Household choices regarding the purchase of a home are mainly conditioned by the economic possibilities related to future expectations of income and employment, as well as the difficulties in accessing credit. Concerning the latter factor, despite the fact that the purchasing power of demand has risen+ in recent years--due to a reduction in property values that was greater than the erosion of average income--the real accessibility of the market was undermined by the progressive reduction of credit support.

In only two years, the share of brokered housing transactions supported by mortgages has dropped from 66,3% in 2011 to 47,5% in 2013, as did the loan to value rate, reaching an average of 60%, confirming the fact that real estate investment today still remains contingent on household possibilities for self-financing.

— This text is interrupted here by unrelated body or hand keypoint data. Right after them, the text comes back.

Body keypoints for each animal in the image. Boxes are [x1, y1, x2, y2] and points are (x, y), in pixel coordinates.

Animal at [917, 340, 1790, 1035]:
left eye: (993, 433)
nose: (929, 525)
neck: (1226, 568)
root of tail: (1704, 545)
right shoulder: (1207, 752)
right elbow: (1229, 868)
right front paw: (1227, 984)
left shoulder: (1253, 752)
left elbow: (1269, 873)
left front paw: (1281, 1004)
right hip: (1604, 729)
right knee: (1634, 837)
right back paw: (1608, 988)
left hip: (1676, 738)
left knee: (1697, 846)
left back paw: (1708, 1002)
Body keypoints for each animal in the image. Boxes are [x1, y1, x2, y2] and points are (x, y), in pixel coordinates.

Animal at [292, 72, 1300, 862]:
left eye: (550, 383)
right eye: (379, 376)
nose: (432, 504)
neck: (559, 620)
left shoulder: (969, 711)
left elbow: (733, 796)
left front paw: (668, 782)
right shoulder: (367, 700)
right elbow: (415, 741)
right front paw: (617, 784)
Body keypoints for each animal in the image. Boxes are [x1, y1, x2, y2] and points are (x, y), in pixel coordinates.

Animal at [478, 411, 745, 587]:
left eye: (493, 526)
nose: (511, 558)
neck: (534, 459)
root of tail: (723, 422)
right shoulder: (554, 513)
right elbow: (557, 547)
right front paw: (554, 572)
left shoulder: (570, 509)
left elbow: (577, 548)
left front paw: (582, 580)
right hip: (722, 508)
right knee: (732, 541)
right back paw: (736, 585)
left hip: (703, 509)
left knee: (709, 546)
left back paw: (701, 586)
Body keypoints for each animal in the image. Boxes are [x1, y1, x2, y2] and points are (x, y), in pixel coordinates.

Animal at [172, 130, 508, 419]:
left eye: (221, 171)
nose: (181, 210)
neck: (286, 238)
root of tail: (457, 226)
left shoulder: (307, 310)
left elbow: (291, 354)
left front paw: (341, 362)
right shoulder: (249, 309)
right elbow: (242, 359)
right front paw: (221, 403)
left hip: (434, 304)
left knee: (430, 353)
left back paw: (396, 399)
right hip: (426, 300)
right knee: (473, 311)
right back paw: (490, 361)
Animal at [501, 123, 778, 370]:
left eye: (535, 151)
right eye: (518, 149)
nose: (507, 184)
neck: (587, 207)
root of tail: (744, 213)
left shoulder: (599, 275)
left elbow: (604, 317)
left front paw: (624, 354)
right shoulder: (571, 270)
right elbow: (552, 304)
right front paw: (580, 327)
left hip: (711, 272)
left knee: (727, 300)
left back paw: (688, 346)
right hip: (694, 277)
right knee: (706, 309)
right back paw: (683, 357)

The analysis shows that the determining factor in the collapse of transaction activities was not so much a conscious choice of the demand to defer purchases, pending a cyclical improvement, as was the decision of the credit system to radically review its willingness to accept bets on future earning capacities. The transition from pro-cyclical excesses to an exasperating selectivity has ended up having devastating consequences for the real estate sector.

With the revision of the credit policies implemented by some institutions toward the end of the first half of 2013, an element of substantial change with respect to the recent past has been introduced which can ease the selective approach to the potential demand and, consequently, guarantee a minimum boost to the market. The abandonment of the closure strategy, only apparently self-protective, seems to be the only effective safeguard that is available to the banking system to facilitate a process of disposal that would be otherwise almost impossible to achieve. The continual expansion, still ongoing, of the group of non-performing loans is, in this context, an element of further complexity and, at the same time, a stimulus for immediate action.

On the other hand, it is evident that the previous repricing, made necessary by economic conditions and by the vigourous surveillance activities of the Bank of Italy, in any case imposed caution on financing choices, given that the protective capacity of real estate guarantees was everything other than automatic or indiscriminate, as in the past one was erroneously led to believe. With an outlook of slow and gradual restoration of allocation normality on the part of the banks, prospects for overcoming the most critical phase of the real estate sector have emerged.

In the light of this, it is clearly inappropriate and misleading to refer exclusively to the element of trust and, more generally, to the revival of demand as a factor in market recovery.

Despite the certain appearance of reassuring signals, the precariousness of the context requires caution and does not allow expressions of unconditional optimism to be made.